=== ENTRIES PROVIDED ===

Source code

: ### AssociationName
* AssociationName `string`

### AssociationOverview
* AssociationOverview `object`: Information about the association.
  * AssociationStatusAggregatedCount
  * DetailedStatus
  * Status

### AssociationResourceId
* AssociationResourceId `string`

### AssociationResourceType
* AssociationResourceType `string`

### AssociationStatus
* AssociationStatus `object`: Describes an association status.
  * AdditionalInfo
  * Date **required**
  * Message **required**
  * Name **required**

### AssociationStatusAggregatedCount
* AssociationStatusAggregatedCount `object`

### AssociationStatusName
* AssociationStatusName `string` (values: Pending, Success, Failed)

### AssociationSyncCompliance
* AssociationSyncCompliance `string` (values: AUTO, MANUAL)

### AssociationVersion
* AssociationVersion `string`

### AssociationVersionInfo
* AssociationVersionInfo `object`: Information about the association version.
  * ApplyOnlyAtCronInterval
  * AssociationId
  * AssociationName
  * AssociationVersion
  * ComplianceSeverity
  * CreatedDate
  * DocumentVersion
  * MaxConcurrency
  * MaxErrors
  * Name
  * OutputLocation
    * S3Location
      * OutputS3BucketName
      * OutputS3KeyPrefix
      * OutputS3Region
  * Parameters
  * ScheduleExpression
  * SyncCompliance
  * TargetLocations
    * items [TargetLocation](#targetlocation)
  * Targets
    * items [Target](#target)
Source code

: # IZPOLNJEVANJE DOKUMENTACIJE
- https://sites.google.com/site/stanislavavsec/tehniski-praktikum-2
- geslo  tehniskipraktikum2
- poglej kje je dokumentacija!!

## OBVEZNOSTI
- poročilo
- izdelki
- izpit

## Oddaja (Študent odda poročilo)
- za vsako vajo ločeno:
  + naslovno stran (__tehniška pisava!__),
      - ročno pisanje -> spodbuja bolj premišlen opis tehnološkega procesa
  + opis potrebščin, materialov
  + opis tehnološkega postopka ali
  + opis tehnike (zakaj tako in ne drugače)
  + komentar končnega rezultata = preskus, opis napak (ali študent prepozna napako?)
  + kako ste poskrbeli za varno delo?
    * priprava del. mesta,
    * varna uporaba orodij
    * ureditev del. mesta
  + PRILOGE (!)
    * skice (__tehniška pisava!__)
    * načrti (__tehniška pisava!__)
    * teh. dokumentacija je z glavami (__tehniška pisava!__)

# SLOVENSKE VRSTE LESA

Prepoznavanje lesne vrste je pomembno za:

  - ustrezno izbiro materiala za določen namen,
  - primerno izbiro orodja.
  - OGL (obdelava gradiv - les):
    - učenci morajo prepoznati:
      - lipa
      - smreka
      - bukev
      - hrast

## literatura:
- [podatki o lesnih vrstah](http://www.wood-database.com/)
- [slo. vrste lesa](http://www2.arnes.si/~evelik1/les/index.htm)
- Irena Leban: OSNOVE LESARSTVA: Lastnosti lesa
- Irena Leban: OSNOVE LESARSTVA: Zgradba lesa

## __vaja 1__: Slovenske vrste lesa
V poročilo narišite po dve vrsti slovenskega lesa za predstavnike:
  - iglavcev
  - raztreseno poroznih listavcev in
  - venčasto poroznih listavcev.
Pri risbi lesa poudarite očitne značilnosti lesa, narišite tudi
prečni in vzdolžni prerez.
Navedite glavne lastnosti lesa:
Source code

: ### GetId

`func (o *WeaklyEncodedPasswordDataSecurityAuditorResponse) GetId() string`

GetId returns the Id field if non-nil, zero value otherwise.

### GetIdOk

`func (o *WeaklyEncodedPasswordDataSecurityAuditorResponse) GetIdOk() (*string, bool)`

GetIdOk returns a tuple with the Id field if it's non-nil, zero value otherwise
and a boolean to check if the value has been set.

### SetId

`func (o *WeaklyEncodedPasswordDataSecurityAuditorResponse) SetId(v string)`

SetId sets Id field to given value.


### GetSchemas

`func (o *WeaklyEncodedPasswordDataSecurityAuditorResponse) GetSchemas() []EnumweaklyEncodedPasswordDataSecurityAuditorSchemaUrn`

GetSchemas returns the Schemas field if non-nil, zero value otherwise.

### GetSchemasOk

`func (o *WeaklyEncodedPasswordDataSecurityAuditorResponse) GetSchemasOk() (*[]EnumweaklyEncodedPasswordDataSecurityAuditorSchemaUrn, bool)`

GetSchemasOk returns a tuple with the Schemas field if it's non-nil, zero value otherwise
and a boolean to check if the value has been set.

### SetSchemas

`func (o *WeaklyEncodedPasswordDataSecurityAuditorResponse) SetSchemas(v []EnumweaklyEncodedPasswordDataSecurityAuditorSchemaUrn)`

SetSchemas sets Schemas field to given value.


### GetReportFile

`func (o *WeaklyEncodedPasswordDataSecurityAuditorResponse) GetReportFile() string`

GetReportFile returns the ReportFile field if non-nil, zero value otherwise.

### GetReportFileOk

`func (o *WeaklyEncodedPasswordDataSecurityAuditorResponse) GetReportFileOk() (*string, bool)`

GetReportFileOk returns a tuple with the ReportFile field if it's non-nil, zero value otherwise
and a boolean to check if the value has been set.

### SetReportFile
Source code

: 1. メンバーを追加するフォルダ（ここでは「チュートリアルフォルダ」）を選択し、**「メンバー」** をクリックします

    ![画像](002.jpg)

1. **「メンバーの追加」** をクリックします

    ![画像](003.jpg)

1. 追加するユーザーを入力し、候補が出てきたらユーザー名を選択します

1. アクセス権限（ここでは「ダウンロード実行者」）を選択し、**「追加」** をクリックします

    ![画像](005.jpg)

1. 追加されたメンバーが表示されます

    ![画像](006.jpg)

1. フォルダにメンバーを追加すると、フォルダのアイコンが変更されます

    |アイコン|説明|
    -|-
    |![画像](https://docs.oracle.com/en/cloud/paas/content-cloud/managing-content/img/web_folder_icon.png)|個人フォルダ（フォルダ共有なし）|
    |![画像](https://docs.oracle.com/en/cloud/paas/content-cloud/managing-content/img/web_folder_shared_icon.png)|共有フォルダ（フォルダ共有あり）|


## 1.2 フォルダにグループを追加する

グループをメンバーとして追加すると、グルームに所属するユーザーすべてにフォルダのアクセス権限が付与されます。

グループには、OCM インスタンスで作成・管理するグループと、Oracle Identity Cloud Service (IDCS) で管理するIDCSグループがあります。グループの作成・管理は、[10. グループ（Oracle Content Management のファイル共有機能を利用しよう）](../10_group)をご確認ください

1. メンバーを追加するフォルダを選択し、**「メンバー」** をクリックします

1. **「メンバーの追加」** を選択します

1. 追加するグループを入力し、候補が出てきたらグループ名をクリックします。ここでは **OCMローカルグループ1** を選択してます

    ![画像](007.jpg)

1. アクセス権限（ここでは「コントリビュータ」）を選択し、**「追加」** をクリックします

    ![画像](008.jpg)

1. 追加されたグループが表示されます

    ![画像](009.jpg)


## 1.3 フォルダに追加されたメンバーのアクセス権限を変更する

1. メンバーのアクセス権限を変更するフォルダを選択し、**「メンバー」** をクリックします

===

Transcribe the source text of every row above character for character, keeping all markup, indentation, line breaks, and non-English text unchanged.

Source code

: ### AssociationName
* AssociationName `string`

### AssociationOverview
* AssociationOverview `object`: Information about the association.
  * AssociationStatusAggregatedCount
  * DetailedStatus
  * Status

### AssociationResourceId
* AssociationResourceId `string`

### AssociationResourceType
* AssociationResourceType `string`

### AssociationStatus
* AssociationStatus `object`: Describes an association status.
  * AdditionalInfo
  * Date **required**
  * Message **required**
  * Name **required**

### AssociationStatusAggregatedCount
* AssociationStatusAggregatedCount `object`

### AssociationStatusName
* AssociationStatusName `string` (values: Pending, Success, Failed)

### AssociationSyncCompliance
* AssociationSyncCompliance `string` (values: AUTO, MANUAL)

### AssociationVersion
* AssociationVersion `string`

### AssociationVersionInfo
* AssociationVersionInfo `object`: Information about the association version.
  * ApplyOnlyAtCronInterval
  * AssociationId
  * AssociationName
  * AssociationVersion
  * ComplianceSeverity
  * CreatedDate
  * DocumentVersion
  * MaxConcurrency
  * MaxErrors
  * Name
  * OutputLocation
    * S3Location
      * OutputS3BucketName
      * OutputS3KeyPrefix
      * OutputS3Region
  * Parameters
  * ScheduleExpression
  * SyncCompliance
  * TargetLocations
    * items [TargetLocation](#targetlocation)
  * Targets
    * items [Target](#target)
Source code

: # IZPOLNJEVANJE DOKUMENTACIJE
- https://sites.google.com/site/stanislavavsec/tehniski-praktikum-2
- geslo  tehniskipraktikum2
- poglej kje je dokumentacija!!

## OBVEZNOSTI
- poročilo
- izdelki
- izpit

## Oddaja (Študent odda poročilo)
- za vsako vajo ločeno:
  + naslovno stran (__tehniška pisava!__),
      - ročno pisanje -> spodbuja bolj premišlen opis tehnološkega procesa
  + opis potrebščin, materialov
  + opis tehnološkega postopka ali
  + opis tehnike (zakaj tako in ne drugače)
  + komentar končnega rezultata = preskus, opis napak (ali študent prepozna napako?)
  + kako ste poskrbeli za varno delo?
    * priprava del. mesta,
    * varna uporaba orodij
    * ureditev del. mesta
  + PRILOGE (!)
    * skice (__tehniška pisava!__)
    * načrti (__tehniška pisava!__)
    * teh. dokumentacija je z glavami (__tehniška pisava!__)

# SLOVENSKE VRSTE LESA

Prepoznavanje lesne vrste je pomembno za:

  - ustrezno izbiro materiala za določen namen,
  - primerno izbiro orodja.
  - OGL (obdelava gradiv - les):
    - učenci morajo prepoznati:
      - lipa
      - smreka
      - bukev
      - hrast

## literatura:
- [podatki o lesnih vrstah](http://www.wood-database.com/)
- [slo. vrste lesa](http://www2.arnes.si/~evelik1/les/index.htm)
- Irena Leban: OSNOVE LESARSTVA: Lastnosti lesa
- Irena Leban: OSNOVE LESARSTVA: Zgradba lesa

## __vaja 1__: Slovenske vrste lesa
V poročilo narišite po dve vrsti slovenskega lesa za predstavnike:
  - iglavcev
  - raztreseno poroznih listavcev in
  - venčasto poroznih listavcev.
Pri risbi lesa poudarite očitne značilnosti lesa, narišite tudi
prečni in vzdolžni prerez.
Navedite glavne lastnosti lesa:
Source code

: ### GetId

`func (o *WeaklyEncodedPasswordDataSecurityAuditorResponse) GetId() string`

GetId returns the Id field if non-nil, zero value otherwise.

### GetIdOk

`func (o *WeaklyEncodedPasswordDataSecurityAuditorResponse) GetIdOk() (*string, bool)`

GetIdOk returns a tuple with the Id field if it's non-nil, zero value otherwise
and a boolean to check if the value has been set.

### SetId

`func (o *WeaklyEncodedPasswordDataSecurityAuditorResponse) SetId(v string)`

SetId sets Id field to given value.


### GetSchemas

`func (o *WeaklyEncodedPasswordDataSecurityAuditorResponse) GetSchemas() []EnumweaklyEncodedPasswordDataSecurityAuditorSchemaUrn`

GetSchemas returns the Schemas field if non-nil, zero value otherwise.

### GetSchemasOk

`func (o *WeaklyEncodedPasswordDataSecurityAuditorResponse) GetSchemasOk() (*[]EnumweaklyEncodedPasswordDataSecurityAuditorSchemaUrn, bool)`

GetSchemasOk returns a tuple with the Schemas field if it's non-nil, zero value otherwise
and a boolean to check if the value has been set.

### SetSchemas

`func (o *WeaklyEncodedPasswordDataSecurityAuditorResponse) SetSchemas(v []EnumweaklyEncodedPasswordDataSecurityAuditorSchemaUrn)`

SetSchemas sets Schemas field to given value.


### GetReportFile

`func (o *WeaklyEncodedPasswordDataSecurityAuditorResponse) GetReportFile() string`

GetReportFile returns the ReportFile field if non-nil, zero value otherwise.

### GetReportFileOk

`func (o *WeaklyEncodedPasswordDataSecurityAuditorResponse) GetReportFileOk() (*string, bool)`

GetReportFileOk returns a tuple with the ReportFile field if it's non-nil, zero value otherwise
and a boolean to check if the value has been set.

### SetReportFile
Source code

: 1. メンバーを追加するフォルダ（ここでは「チュートリアルフォルダ」）を選択し、**「メンバー」** をクリックします

    ![画像](002.jpg)

1. **「メンバーの追加」** をクリックします

    ![画像](003.jpg)

1. 追加するユーザーを入力し、候補が出てきたらユーザー名を選択します

1. アクセス権限（ここでは「ダウンロード実行者」）を選択し、**「追加」** をクリックします

    ![画像](005.jpg)

1. 追加されたメンバーが表示されます

    ![画像](006.jpg)

1. フォルダにメンバーを追加すると、フォルダのアイコンが変更されます

    |アイコン|説明|
    -|-
    |![画像](https://docs.oracle.com/en/cloud/paas/content-cloud/managing-content/img/web_folder_icon.png)|個人フォルダ（フォルダ共有なし）|
    |![画像](https://docs.oracle.com/en/cloud/paas/content-cloud/managing-content/img/web_folder_shared_icon.png)|共有フォルダ（フォルダ共有あり）|


## 1.2 フォルダにグループを追加する

グループをメンバーとして追加すると、グルームに所属するユーザーすべてにフォルダのアクセス権限が付与されます。

グループには、OCM インスタンスで作成・管理するグループと、Oracle Identity Cloud Service (IDCS) で管理するIDCSグループがあります。グループの作成・管理は、[10. グループ（Oracle Content Management のファイル共有機能を利用しよう）](../10_group)をご確認ください

1. メンバーを追加するフォルダを選択し、**「メンバー」** をクリックします

1. **「メンバーの追加」** を選択します

1. 追加するグループを入力し、候補が出てきたらグループ名をクリックします。ここでは **OCMローカルグループ1** を選択してます

    ![画像](007.jpg)

1. アクセス権限（ここでは「コントリビュータ」）を選択し、**「追加」** をクリックします

    ![画像](008.jpg)

1. 追加されたグループが表示されます

    ![画像](009.jpg)


## 1.3 フォルダに追加されたメンバーのアクセス権限を変更する

1. メンバーのアクセス権限を変更するフォルダを選択し、**「メンバー」** をクリックします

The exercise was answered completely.